When you spot the word "quindi" in a line of the data below, copy that line.

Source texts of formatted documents
------------------------------------------------------------------------

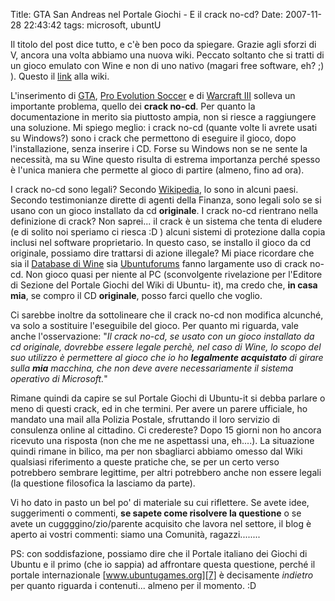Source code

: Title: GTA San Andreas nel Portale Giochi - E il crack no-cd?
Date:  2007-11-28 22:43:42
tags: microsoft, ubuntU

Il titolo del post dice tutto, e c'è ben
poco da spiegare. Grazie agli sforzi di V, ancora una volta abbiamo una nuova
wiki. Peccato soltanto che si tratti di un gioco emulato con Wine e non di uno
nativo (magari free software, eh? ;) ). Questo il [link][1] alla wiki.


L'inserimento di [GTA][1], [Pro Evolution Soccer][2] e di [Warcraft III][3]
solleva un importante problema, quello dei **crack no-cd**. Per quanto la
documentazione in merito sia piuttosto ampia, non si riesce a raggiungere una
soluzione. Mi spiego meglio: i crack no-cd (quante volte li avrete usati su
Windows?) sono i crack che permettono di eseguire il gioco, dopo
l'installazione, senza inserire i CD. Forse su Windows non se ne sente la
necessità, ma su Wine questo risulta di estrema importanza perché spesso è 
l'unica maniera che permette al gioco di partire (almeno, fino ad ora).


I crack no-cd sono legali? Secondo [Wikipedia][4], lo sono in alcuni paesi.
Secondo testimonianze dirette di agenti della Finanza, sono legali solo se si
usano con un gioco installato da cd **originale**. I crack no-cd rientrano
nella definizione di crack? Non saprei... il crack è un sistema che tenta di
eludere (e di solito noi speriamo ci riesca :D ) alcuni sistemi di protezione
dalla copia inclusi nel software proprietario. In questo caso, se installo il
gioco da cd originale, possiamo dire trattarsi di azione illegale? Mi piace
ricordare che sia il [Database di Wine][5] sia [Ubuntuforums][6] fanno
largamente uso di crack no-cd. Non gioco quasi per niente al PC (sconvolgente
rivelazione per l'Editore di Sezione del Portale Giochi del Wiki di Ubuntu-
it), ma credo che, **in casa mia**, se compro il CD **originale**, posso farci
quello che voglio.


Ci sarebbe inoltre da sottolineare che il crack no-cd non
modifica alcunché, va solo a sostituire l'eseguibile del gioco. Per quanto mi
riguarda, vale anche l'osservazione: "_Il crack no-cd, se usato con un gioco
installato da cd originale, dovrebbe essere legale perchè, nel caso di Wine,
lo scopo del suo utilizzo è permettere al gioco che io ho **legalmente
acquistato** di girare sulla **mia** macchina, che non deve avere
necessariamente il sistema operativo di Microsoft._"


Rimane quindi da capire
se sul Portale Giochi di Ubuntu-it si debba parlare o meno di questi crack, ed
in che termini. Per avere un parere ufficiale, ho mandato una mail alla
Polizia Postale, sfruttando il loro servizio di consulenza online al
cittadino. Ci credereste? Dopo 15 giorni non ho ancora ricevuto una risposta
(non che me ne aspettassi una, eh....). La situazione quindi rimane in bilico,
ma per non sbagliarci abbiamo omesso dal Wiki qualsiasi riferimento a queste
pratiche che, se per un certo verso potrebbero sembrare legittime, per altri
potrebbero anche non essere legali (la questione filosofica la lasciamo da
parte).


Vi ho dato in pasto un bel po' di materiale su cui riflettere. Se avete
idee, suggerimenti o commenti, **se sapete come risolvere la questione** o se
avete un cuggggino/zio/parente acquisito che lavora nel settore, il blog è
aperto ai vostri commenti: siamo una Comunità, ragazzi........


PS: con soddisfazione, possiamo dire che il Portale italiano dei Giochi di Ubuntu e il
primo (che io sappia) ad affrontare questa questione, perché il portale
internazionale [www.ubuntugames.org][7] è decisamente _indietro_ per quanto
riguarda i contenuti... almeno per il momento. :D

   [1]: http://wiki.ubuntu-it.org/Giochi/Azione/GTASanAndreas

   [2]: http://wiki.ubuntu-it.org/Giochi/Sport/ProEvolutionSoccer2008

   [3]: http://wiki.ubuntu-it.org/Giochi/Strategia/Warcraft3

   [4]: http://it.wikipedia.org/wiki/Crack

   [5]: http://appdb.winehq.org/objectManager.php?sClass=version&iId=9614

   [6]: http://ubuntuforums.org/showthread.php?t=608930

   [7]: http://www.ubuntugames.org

------------------------------------------------------------------------

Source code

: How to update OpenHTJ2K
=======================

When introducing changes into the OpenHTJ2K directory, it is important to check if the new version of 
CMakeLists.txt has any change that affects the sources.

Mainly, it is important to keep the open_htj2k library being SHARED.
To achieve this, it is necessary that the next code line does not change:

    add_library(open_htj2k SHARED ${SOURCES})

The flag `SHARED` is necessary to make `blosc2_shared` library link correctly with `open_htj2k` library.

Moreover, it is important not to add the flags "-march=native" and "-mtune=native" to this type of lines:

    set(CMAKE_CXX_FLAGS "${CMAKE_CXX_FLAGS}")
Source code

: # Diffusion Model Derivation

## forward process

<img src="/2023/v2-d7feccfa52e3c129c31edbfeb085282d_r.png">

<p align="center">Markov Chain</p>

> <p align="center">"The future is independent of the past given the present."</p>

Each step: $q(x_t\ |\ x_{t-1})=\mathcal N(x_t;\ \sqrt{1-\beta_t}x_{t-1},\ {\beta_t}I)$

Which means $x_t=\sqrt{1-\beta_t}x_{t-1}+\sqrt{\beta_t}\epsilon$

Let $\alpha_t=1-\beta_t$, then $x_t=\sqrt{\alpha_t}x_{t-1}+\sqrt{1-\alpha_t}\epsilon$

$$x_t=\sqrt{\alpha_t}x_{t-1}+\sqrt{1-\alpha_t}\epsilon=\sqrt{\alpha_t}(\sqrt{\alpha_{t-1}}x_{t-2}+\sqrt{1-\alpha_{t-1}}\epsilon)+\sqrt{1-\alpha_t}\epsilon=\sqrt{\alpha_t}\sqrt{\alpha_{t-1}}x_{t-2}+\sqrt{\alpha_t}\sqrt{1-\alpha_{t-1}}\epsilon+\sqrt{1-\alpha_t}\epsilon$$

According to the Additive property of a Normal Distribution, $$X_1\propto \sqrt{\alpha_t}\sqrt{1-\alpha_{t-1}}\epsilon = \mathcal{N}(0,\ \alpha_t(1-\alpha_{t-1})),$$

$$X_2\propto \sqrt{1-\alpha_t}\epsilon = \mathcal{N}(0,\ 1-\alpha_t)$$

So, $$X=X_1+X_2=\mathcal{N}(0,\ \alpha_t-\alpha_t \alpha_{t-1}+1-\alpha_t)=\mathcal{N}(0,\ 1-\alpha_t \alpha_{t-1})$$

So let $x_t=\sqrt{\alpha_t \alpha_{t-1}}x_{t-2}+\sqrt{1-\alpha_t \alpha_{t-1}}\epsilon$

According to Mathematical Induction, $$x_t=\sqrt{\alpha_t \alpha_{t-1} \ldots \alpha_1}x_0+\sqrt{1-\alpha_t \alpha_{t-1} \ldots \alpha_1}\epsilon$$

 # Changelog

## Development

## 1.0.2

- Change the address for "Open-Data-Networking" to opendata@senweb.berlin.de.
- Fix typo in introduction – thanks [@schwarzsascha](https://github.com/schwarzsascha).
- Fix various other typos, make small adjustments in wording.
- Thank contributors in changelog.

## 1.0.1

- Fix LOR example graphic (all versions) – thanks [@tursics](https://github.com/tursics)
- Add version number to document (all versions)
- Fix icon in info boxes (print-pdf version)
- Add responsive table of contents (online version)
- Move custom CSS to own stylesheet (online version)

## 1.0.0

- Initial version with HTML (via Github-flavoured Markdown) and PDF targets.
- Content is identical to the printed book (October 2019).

------------------------------------------------------------------------

OUTPUT OF THE TASK:
Rimane quindi da capire
(non che me ne aspettassi una, eh....). La situazione quindi rimane in bilico,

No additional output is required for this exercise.